**What is needed:** Every line below that holds the word "check" must be listed.

**Records shown:**

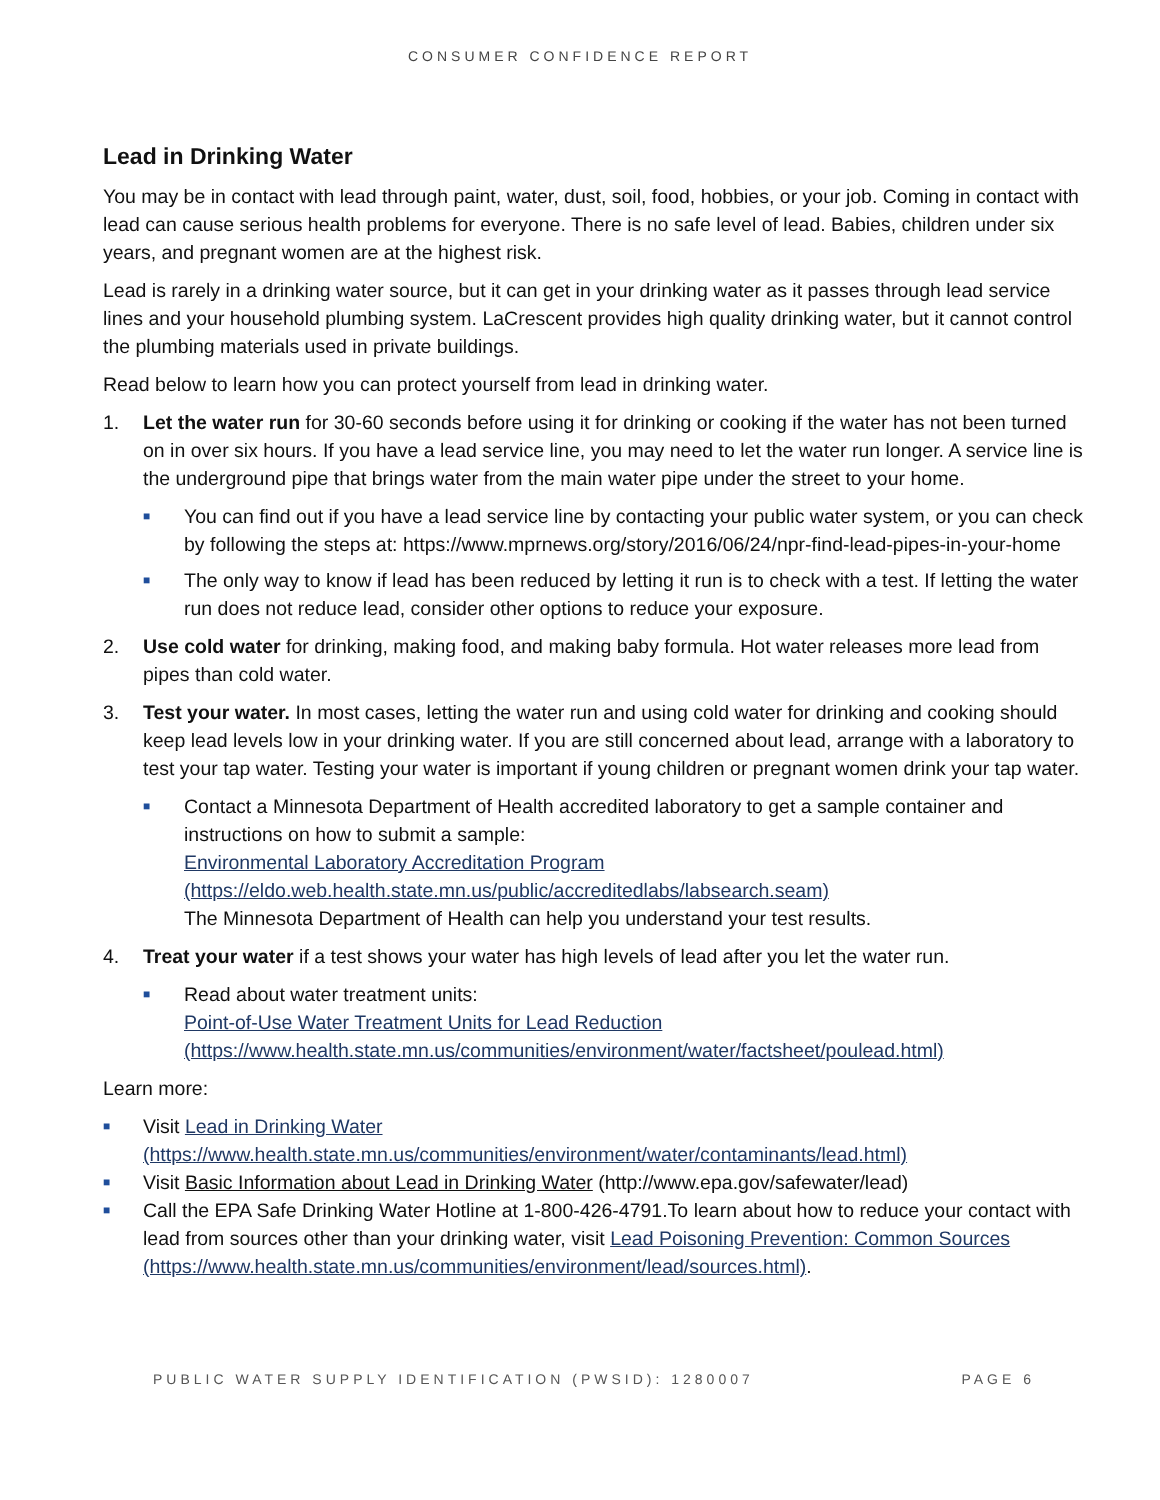CONSUMER CONFIDENCE REPORT
Lead in Drinking Water
You may be in contact with lead through paint, water, dust, soil, food, hobbies, or your job. Coming in contact with lead can cause serious health problems for everyone. There is no safe level of lead. Babies, children under six years, and pregnant women are at the highest risk.
Lead is rarely in a drinking water source, but it can get in your drinking water as it passes through lead service lines and your household plumbing system. LaCrescent provides high quality drinking water, but it cannot control the plumbing materials used in private buildings.
Read below to learn how you can protect yourself from lead in drinking water.
1. Let the water run for 30-60 seconds before using it for drinking or cooking if the water has not been turned on in over six hours. If you have a lead service line, you may need to let the water run longer. A service line is the underground pipe that brings water from the main water pipe under the street to your home.
■
You can find out if you have a lead service line by contacting your public water system, or you can check by following the steps at: https://www.mprnews.org/story/2016/06/24/npr-find-lead-pipes-in-your-home
■
The only way to know if lead has been reduced by letting it run is to check with a test. If letting the water run does not reduce lead, consider other options to reduce your exposure.
2. Use cold water for drinking, making food, and making baby formula. Hot water releases more lead from pipes than cold water.
3. Test your water. In most cases, letting the water run and using cold water for drinking and cooking should keep lead levels low in your drinking water. If you are still concerned about lead, arrange with a laboratory to test your tap water. Testing your water is important if young children or pregnant women drink your tap water.
■
Contact a Minnesota Department of Health accredited laboratory to get a sample container and instructions on how to submit a sample:
Environmental Laboratory Accreditation Program (https://eldo.web.health.state.mn.us/public/accreditedlabs/labsearch.seam)
The Minnesota Department of Health can help you understand your test results.
4. Treat your water if a test shows your water has high levels of lead after you let the water run.
■
Read about water treatment units:
Point-of-Use Water Treatment Units for Lead Reduction
(https://www.health.state.mn.us/communities/environment/water/factsheet/poulead.html)
Learn more:
■
Visit Lead in Drinking Water (https://www.health.state.mn.us/communities/environment/water/contaminants/lead.html)
■
Visit Basic Information about Lead in Drinking Water (http://www.epa.gov/safewater/lead)
■
Call the EPA Safe Drinking Water Hotline at 1-800-426-4791.To learn about how to reduce your contact with lead from sources other than your drinking water, visit Lead Poisoning Prevention: Common Sources (https://www.health.state.mn.us/communities/environment/lead/sources.html).
PUBLIC WATER SUPPLY IDENTIFICATION (PWSID): 1280007 PAGE 6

**Problem solution:**
You can find out if you have a lead service line by contacting your public water system, or you can check by following the steps at: https://www.mprnews.org/story/2016/06/24/npr-find-lead-pipes-in-your-home
The only way to know if lead has been reduced by letting it run is to check with a test. If letting the water run does not reduce lead, consider other options to reduce your exposure.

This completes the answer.